On Saturday, as he watched U.S. and Sweden curl, Currie tried to make the best of it. "Between the curling and the hockey, it's been a little bit sad. But we've done well in ski cross and many other sports, so it's been a pretty good Olympics," he said.

Canada secured medals in nine sports this Olympics, second only to the U.S. with 11 – including, of course, curling.

On Saturday, as if to rub in U.S. success at a sport in which Canada had never failed to medal until Pyeongchang, Ivanka Trump came to watch.

Nick Fish and Jesse Pearlman, American English teachers in Korea, couldn't quite believe the turn of events.

"I'm honestly just shocked – all these big matches and Canada is not winning them?" said Fish.

"It's phenomenal to actually be a part of that glory," added Pearlman.

But he was more sympathetic than gloating.

"I'm a Patriots fan.

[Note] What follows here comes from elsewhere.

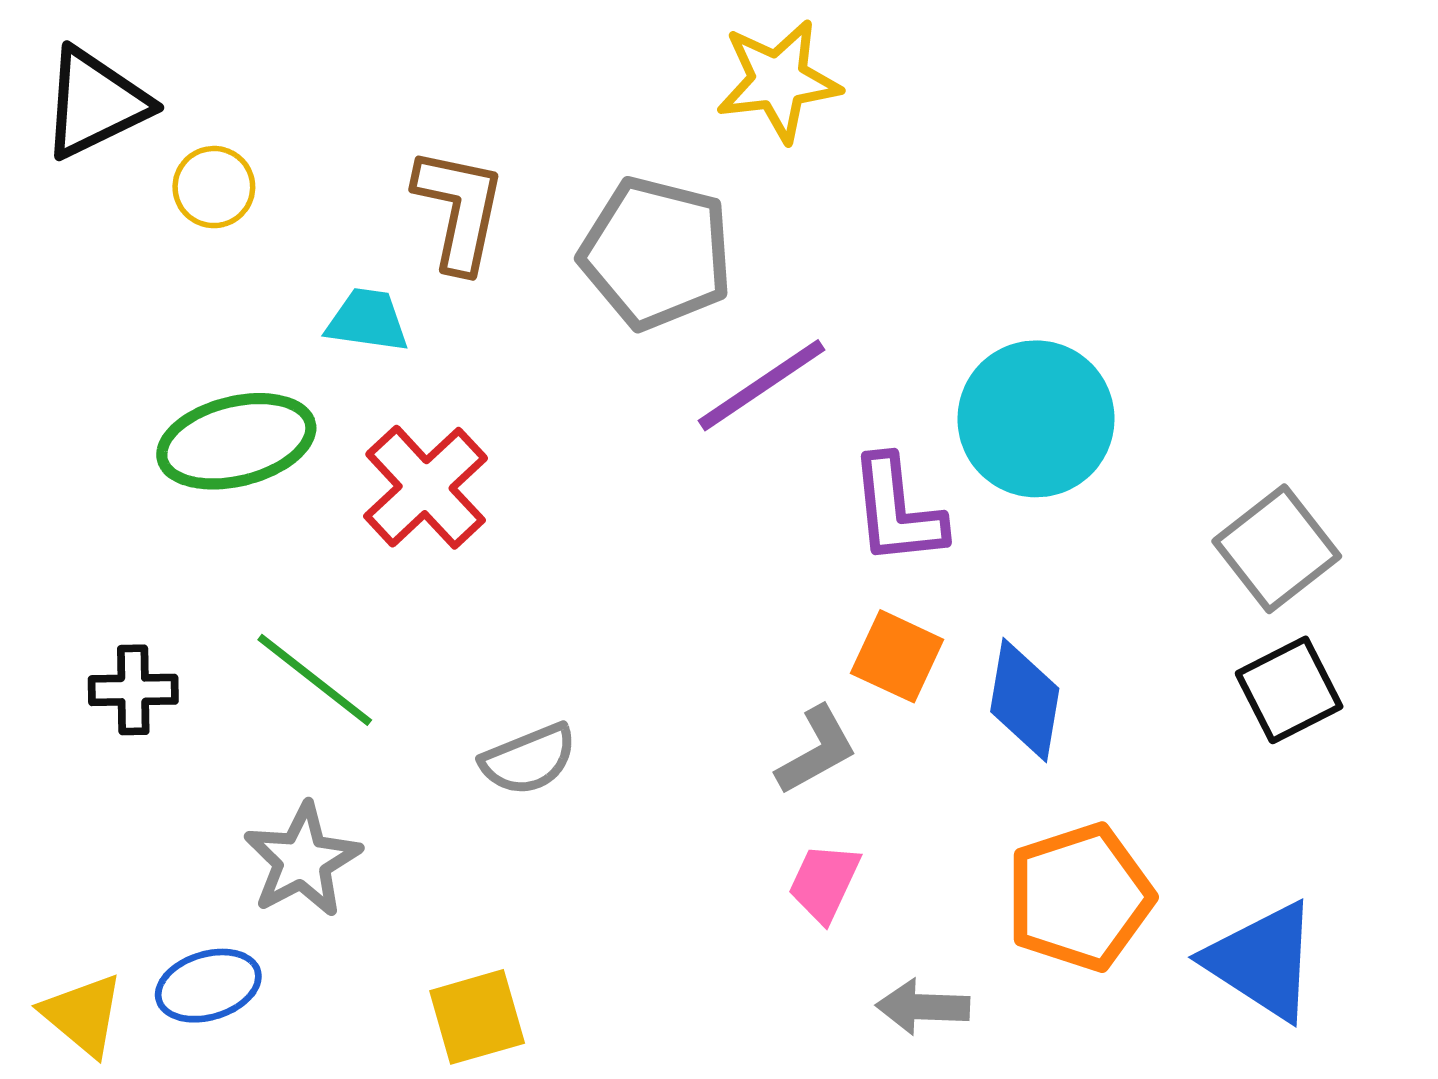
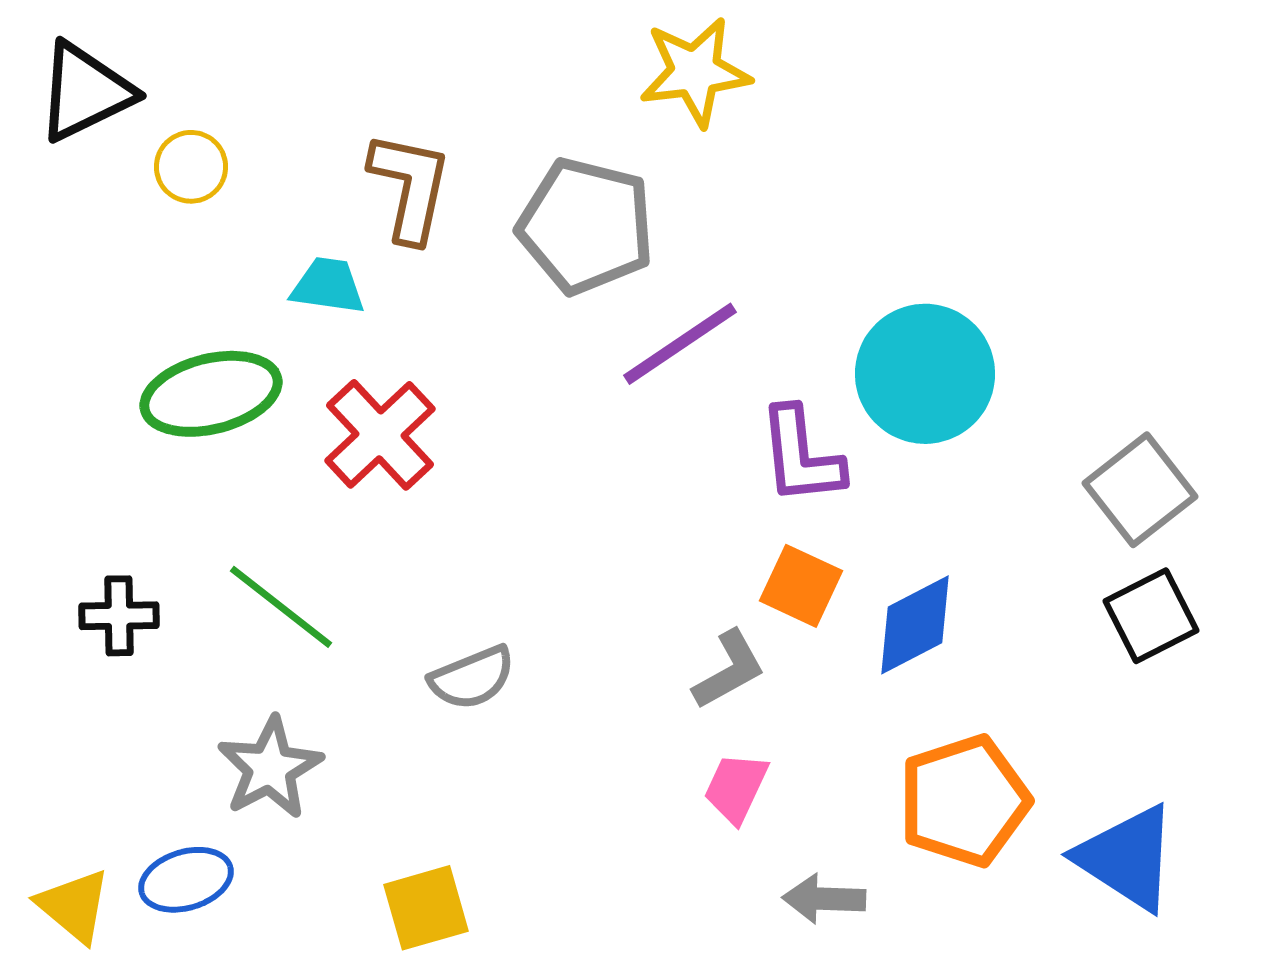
blue diamond: (1025, 700) -> (915, 625), turned 53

I'm from Boston. So I understand what it's like to be expected to win and then lose. It's tough, man," he said. Disappointed Canadians "have the right to be upset," he said. He offered a word of advice: "you gotta look back at all the past championships."

For some Canadians, though, the reversals in Olympic fortunes produced unexpected serendipity. Torontonians Ian Toye and Grace Volpe were so keen to watch the women's curling semifinal Friday that they had a Korean friend help them buy tickets at an advanced sale for locals.

But instead of a Canadian game, they landed at a nail-biter won by South Korea, whose team's unexpected prowess has made it the hottest ticket of the Olympics. The two Canadians decided to join the home crowd. Volpe drew a sign cheering on the South Korea curlers nicknamed Pancake, Sunny, Steak and Annie.

"They're amazing. I love their nicknames and I love that they have, like, nerves of steel. They never show stress or anything," Volpe said.

"We're having a great time," said Toye, surrounded by raucous local fans. "It's a great atmosphere."

Some German spectators, too, got an unexpected gift when their hockey tickets suddenly became a chance to see their own men's team compete for gold Sunday, after Germany beat Canada to advance to the final.

"Who would have thought that Germany would even make it to the semifinals, or anywhere close?" said businessman Thierry Verreet. He bought tickets to the game fully expecting to see Canadian action on the ice.

"Now that Germany is playing, it makes it even more exciting," he said.

"I heard that now a lot of Canadian people are selling their tickets. Maybe some Germans are going to grab them."

If not, he hopes Canadian fans will join in rooting for Germany against Russia.

All of which sounded reasonable to Jeff Nicholson, who sat beside Verreet at the men's curling final Saturday.

"I want you to win. Kick Russia's ass. Please!" he said.

"That would be awesome," Verreet replied.

"We love the countries that can do it when they need to," Mr. Nicholson said.

Mr. Verreet, for his part, was just grateful the Canadians showed up at the curling game, with their flag and their maple leaf toques. Without them, the final would have possessed all the liveliness of a morgue.

"You're the only one creating an atmosphere here," Mr. Verreet told Mr. Nicholson appreciatively.

Mr. Nicholson stood and bellowed.

"Sweeeeden for the wiiiiiiin!!"

A few minutes later, the U.S. team won, 10-7.

Nicholson, however, had already fortified himself against all bad news.

He had Crown Royal and Coke, he said. "It brought us through everything."